We find that the dynamics of these organelle networks and their communication with each other are breaking down during the aging process. At the same time, we know that exposing cells or animals to scarce nutrient conditions such as when we are fasting, also dramatically reshapes the cell in ways that we predict are improving the quality of aging. So, we’re excited to probe how we can preserve these subcellular organelle structures and interactions as a mechanism of improving health during the aging process.”
Laura Dugan, MD, professor of Medicine in the Division of Geriatric Medicine
“Neurons and other long-lived cells rely on a process called autophagy (regulator of proteostasis and mitochondrial function) that recycles cell components, to conserve energy and to prevent buildup of toxic, damaged materials.

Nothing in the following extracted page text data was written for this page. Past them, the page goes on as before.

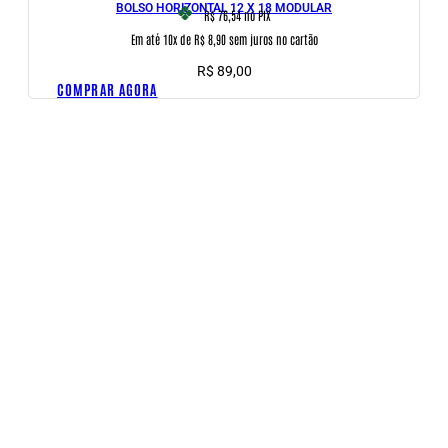
BOLSO HORIZONTAL 12 X 18 MODULAR
R$ 76,54
no PIX
Em até 10x de R$ 8,90 sem juros no cartão
R$
89,00
COMPRAR AGORA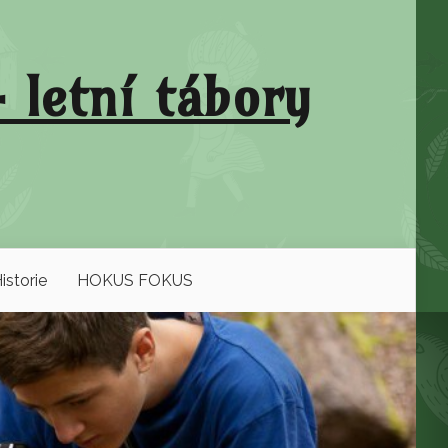
 letní tábory
istorie
HOKUS FOKUS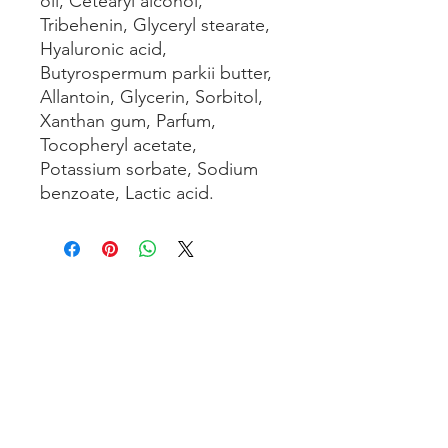
oil, Cetearyl alcohol,
Tribehenin, Glyceryl stearate,
Hyaluronic acid,
Butyrospermum parkii butter,
Allantoin, Glycerin, Sorbitol,
Xanthan gum, Parfum,
Tocopheryl acetate,
Potassium sorbate, Sodium
benzoate, Lactic acid.
TENUTA SAN’ILARIO PINETO
Az. Agricola Colancecco Laila
viaG. D’annunzio 215,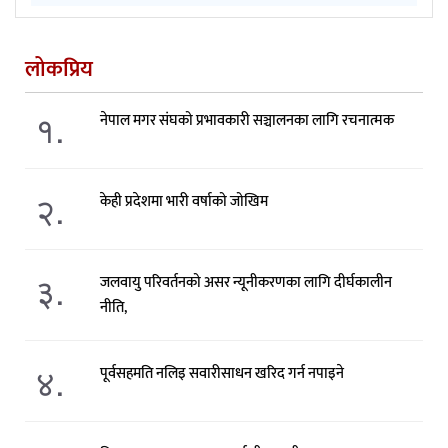
लोकप्रिय
१.
नेपाल मगर संघको प्रभावकारी सञ्चालनका लागि रचनात्मक
२.
केही प्रदेशमा भारी वर्षाको जोखिम
३.
जलवायु परिवर्तनको असर न्यूनीकरणका लागि दीर्घकालीन
नीति,
४.
पूर्वसहमति नलिइ सवारीसाधन खरिद गर्न नपाइने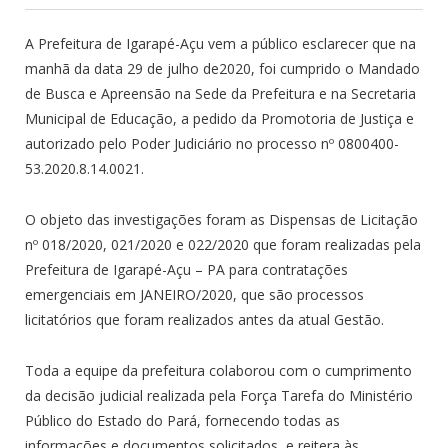
A Prefeitura de Igarapé-Açu vem a público esclarecer que na
manhã da data 29 de julho de2020, foi cumprido o Mandado
de Busca e Apreensão na Sede da Prefeitura e na Secretaria
Municipal de Educação, a pedido da Promotoria de Justiça e
autorizado pelo Poder Judiciário no processo nº 0800400-
53.2020.8.14.0021.
O objeto das investigações foram as Dispensas de Licitação
nº 018/2020, 021/2020 e 022/2020 que foram realizadas pela
Prefeitura de Igarapé-Açu – PA para contratações
emergenciais em JANEIRO/2020, que são processos
licitatórios que foram realizados antes da atual Gestão.
Toda a equipe da prefeitura colaborou com o cumprimento
da decisão judicial realizada pela Força Tarefa do Ministério
Público do Estado do Pará, fornecendo todas as
informações e documentos solicitados, e reitera às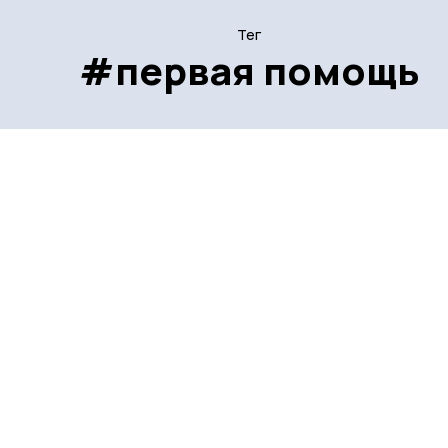
Тег
#первая помощь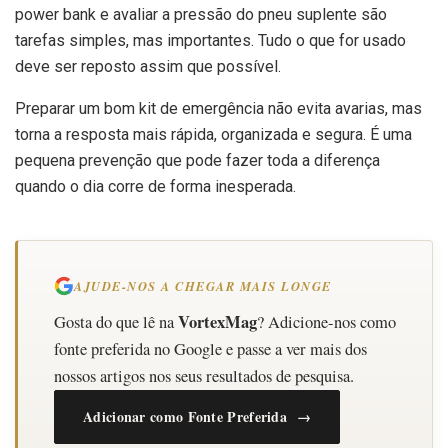
power bank e avaliar a pressão do pneu suplente são
tarefas simples, mas importantes. Tudo o que for usado
deve ser reposto assim que possível.
Preparar um bom kit de emergência não evita avarias, mas
torna a resposta mais rápida, organizada e segura. É uma
pequena prevenção que pode fazer toda a diferença
quando o dia corre de forma inesperada.
AJUDE-NOS A CHEGAR MAIS LONGE
VortexMag
Gosta do que lê na
? Adicione-nos como
fonte preferida no Google e passe a ver mais dos
nossos artigos nos seus resultados de pesquisa.
Adicionar como Fonte Preferida →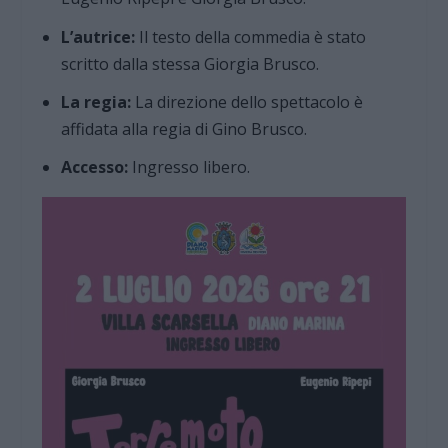
L’autrice:
Il testo della commedia è stato
scritto dalla stessa Giorgia Brusco.
La regia:
La direzione dello spettacolo è
affidata alla regia di Gino Brusco.
Accesso:
Ingresso libero.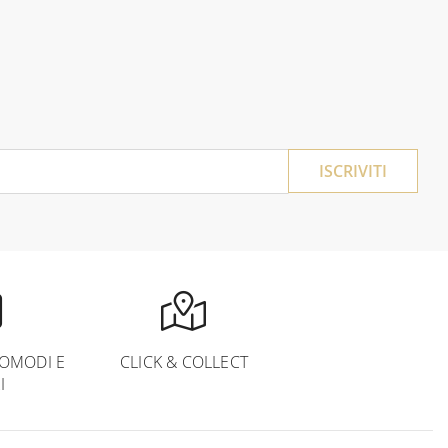
ISCRIVITI
OMODI E
CLICK & COLLECT
I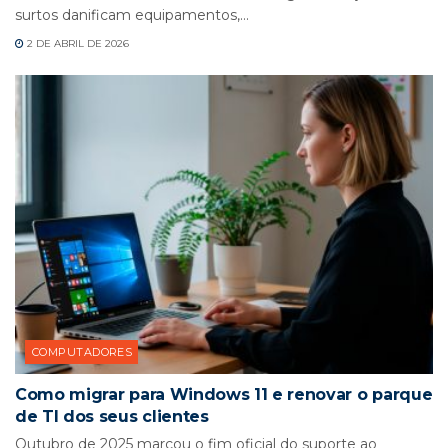
surtos danificam equipamentos,...
2 DE ABRIL DE 2026
COMPUTADORES
Como migrar para Windows 11 e renovar o parque
de TI dos seus clientes
Outubro de 2025 marcou o fim oficial do suporte ao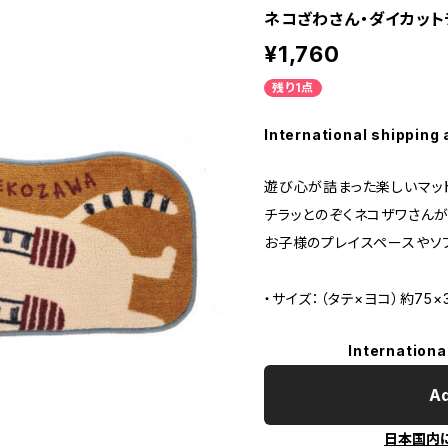
ネコざわさん・ダイカット
¥1,760
残り1点
International shipping 
遊び心が詰まった楽しいマッ
チラッとのぞくネコザワさん
お子様のプレイスペースやソ
・サイズ：（タテ×ヨコ）約75×
Internationa
Ad
日本国内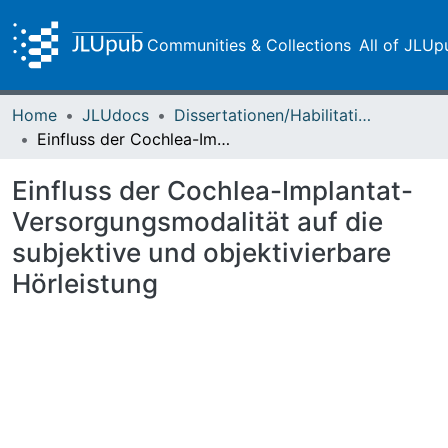
Communities & Collections
All of JLUp
Home
JLUdocs
Dissertationen/Habilitationen
Einfluss der Cochlea-Implantat-Versorgungsmodalität auf die subjektive und objektivierbare Hörleistung
Einfluss der Cochlea-Implantat-
Versorgungsmodalität auf die
subjektive und objektivierbare
Hörleistung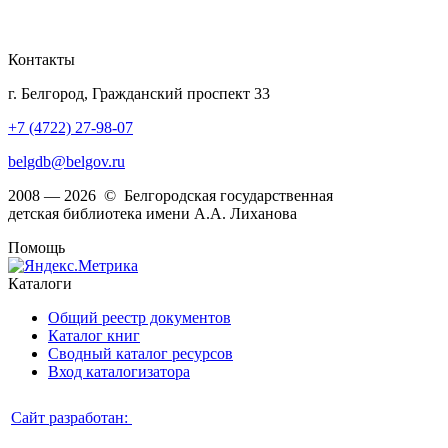
Контакты
г. Белгород, Гражданский проспект 33
+7 (4722) 27-98-07
belgdb@belgov.ru
2008 — 2026 © Белгородская государственная
детская библиотека имени А.А. Лиханова
Помощь
Каталоги
Общий реестр документов
Каталог книг
Сводный каталог ресурсов
Вход каталогизатора
Сайт разработан: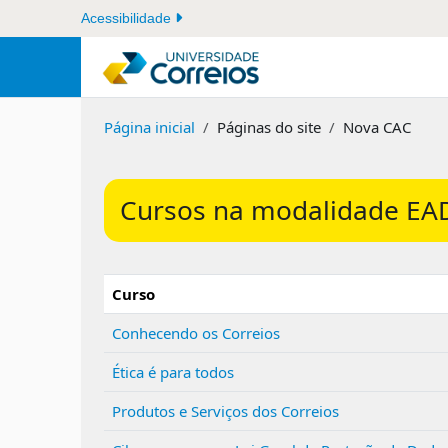
Ir para o conteúdo principal
Acessibilidade
Página inicial
Páginas do site
Nova CAC
Condições de conclusão
Cursos na modalidade EAD 
Curso
Conhecendo os Correios
Ética é para todos
Produtos e Serviços dos Correios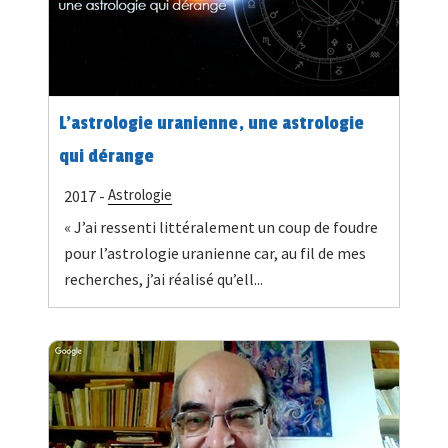
L’astrologie uranienne, une astrologie
qui dérange
Astrologie
2017 -
« J’ai ressenti littéralement un coup de foudre
pour l’astrologie uranienne car, au fil de mes
recherches, j’ai réalisé qu’ell...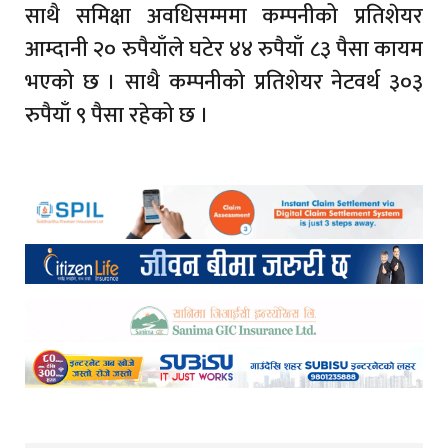
साथै समिक्षा अवधिसम्ममा कम्पनीको प्रतिशेयर
आम्दानी २० रुपैयाँले घटेर ४४ रुपैयाँ ८३ पैसा कायम
भएको छ । साथै कम्पनीको प्रतिशेयर नेटवर्थ ३०३
रुपैयाँ ९ पैसा रहेको छ ।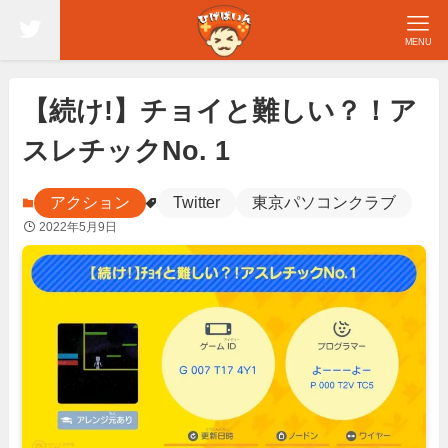
MENU
【続け!】チョイと難しい？！ア
スレチックNo. 1
アクション
Twitter
東京パソコンクラブ
2022年5月9日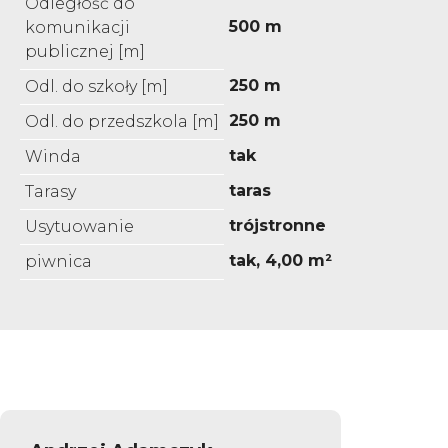
Odległość do
500 m
komunikacji
publicznej [m]
250 m
Odl. do szkoły [m]
250 m
Odl. do przedszkola [m]
tak
Winda
taras
Tarasy
trójstronne
Usytuowanie
tak, 4,00 m²
piwnica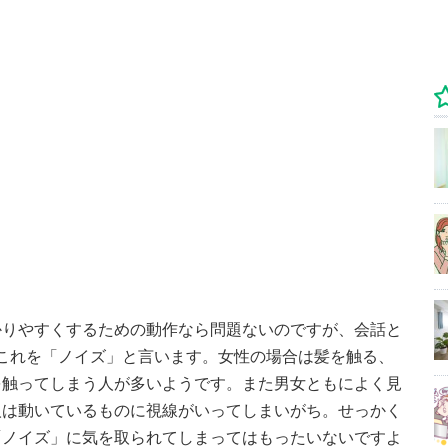
かりやすくするための動作なら問題ないのですが、会話と
これを「ノイズ」と言います。女性の場合は髪を触る、
を触ってしまう人が多いようです。また男女ともによく見
人は動いているものに視線がいってしまいがち。せっかく
「ノイズ」に気を取られてしまってはもったいないですよ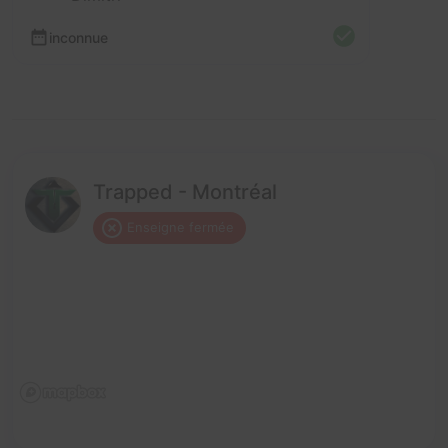
inconnue
Trapped - Montréal
Enseigne fermée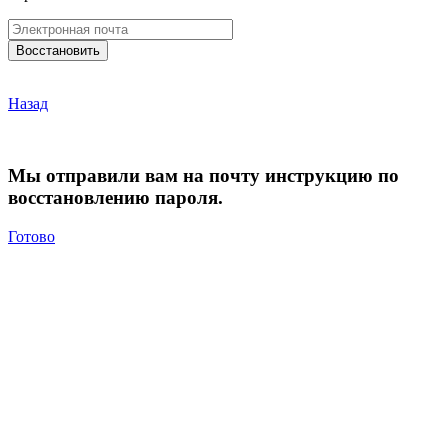
Назад
Мы отправили вам на почту инструкцию по
восстановлению пароля.
Готово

We’re excited because we’ve made a link between chronic low-grade inflammation, which happens in aging and in a lot of disease processes, and impaired autophagy in the brains of normal aging mice.
By doing a long-term anti-inflammatory treatment, we were able to improve autophagy and clearance of proteins. We think that’s important to preserve the health of neurons directly. It also preserved neurons near accumulated debris fields — extruded material that wasn’t degraded and that we think sets up a feed-forward inflammatory cycle that causes more damage to the brain and neuronal connections.
Since we don’t really replace neurons to any great extent, we’ve got to do everything we can to help them stay healthy, so we think this decrease in inflammation and improved autophagy could have big implications for CNS aging. We are also developing PET imaging tools to try to see this set of processes in model organisms and people.”